Question

我的数据框由一个包含多个单词的变量组成，例如：

variable

"hello my name is this"

"greetings friend"

另一个由两列组成的数据框，其中一列是单词，另一列是这些单词的替换，例如：

word

"hello"

"greetings"

替换：

replacement

"hi"

"hi"

我试图找到一种简单的方法来替换＆＃34;变量＆＃34;用替换词，循环所有观察，以及每个观察中的所有单词。期望的结果是：

variable

"hi my name is this"

"hi friend"

我已经研究了一些使用cSplit的方法，但它对我的应用程序来说是不可行的（在＃34;变量＆＃34;的任何给定观察中都有太多单词，所以这会创建太多列）。我不确定如何使用strsplit，但我猜这是正确的选择吗？

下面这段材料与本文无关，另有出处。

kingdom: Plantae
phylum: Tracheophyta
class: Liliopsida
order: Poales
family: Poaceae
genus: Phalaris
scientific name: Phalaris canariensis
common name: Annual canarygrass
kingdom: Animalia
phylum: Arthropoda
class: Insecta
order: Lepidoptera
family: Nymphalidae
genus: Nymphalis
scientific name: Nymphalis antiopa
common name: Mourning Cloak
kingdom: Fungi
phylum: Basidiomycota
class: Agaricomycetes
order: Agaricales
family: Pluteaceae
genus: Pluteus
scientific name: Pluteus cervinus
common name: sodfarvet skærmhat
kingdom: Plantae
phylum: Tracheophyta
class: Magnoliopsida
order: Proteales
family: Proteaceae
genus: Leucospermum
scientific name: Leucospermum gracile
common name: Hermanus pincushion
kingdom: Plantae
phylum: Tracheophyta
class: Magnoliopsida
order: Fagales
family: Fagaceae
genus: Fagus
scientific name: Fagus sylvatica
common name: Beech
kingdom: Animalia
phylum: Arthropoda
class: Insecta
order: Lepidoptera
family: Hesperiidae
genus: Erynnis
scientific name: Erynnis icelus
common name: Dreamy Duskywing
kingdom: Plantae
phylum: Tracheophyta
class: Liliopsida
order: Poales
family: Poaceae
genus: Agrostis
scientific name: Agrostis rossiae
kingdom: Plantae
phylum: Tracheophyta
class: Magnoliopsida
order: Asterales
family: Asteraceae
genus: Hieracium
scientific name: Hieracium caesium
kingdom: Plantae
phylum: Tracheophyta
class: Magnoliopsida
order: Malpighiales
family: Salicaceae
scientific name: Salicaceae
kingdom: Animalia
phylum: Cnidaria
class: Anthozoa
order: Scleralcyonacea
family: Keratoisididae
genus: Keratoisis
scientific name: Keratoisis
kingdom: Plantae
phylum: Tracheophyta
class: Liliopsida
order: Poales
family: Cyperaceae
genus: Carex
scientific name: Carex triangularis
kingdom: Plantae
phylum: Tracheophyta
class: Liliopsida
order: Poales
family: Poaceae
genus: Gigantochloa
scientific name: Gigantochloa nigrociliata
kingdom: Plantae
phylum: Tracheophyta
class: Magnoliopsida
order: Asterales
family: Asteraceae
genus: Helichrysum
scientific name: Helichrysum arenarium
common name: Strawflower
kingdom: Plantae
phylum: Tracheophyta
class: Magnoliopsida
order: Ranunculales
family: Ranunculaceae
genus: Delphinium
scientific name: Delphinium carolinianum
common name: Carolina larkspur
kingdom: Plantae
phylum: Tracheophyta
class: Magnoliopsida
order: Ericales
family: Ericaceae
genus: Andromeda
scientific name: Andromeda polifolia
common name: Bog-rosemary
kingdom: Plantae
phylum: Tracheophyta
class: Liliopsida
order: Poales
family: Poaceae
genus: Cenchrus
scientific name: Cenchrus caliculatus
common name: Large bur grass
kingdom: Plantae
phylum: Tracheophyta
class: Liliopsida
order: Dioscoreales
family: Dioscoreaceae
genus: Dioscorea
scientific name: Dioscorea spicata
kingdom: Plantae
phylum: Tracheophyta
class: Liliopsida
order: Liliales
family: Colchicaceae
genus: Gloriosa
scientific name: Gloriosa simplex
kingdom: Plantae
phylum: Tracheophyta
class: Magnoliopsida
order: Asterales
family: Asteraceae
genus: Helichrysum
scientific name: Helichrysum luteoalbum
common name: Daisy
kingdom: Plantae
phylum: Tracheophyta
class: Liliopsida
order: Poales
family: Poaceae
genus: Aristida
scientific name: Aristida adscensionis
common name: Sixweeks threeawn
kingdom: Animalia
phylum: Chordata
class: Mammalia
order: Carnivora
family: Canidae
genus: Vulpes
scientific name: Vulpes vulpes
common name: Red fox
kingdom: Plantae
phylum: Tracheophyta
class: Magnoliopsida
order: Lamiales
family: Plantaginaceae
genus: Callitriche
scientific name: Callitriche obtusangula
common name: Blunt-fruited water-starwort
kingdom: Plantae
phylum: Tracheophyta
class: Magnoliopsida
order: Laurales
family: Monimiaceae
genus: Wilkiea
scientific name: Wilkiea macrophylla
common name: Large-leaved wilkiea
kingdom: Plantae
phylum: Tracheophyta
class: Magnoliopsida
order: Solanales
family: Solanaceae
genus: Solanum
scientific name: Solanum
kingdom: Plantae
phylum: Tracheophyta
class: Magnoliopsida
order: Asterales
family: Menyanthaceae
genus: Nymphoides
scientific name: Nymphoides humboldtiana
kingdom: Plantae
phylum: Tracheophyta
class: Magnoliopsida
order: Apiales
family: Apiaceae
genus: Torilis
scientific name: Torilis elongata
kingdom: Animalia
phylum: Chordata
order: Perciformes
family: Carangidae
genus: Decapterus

编辑：根据我对这个问题的理解，我的问题是重复以前未回答的问题：Replace strings in text based on dictionary

Answer 1

在这种情况下，

stringr的{{1}}会很方便：

str_replace_all

输出：

df = data.frame(variable = c('hello my name is this','greetings friend'))

replacement <- data.frame(word = c('hello','greetings'), replacment = c('hi','hi'), stringsAsFactors = F)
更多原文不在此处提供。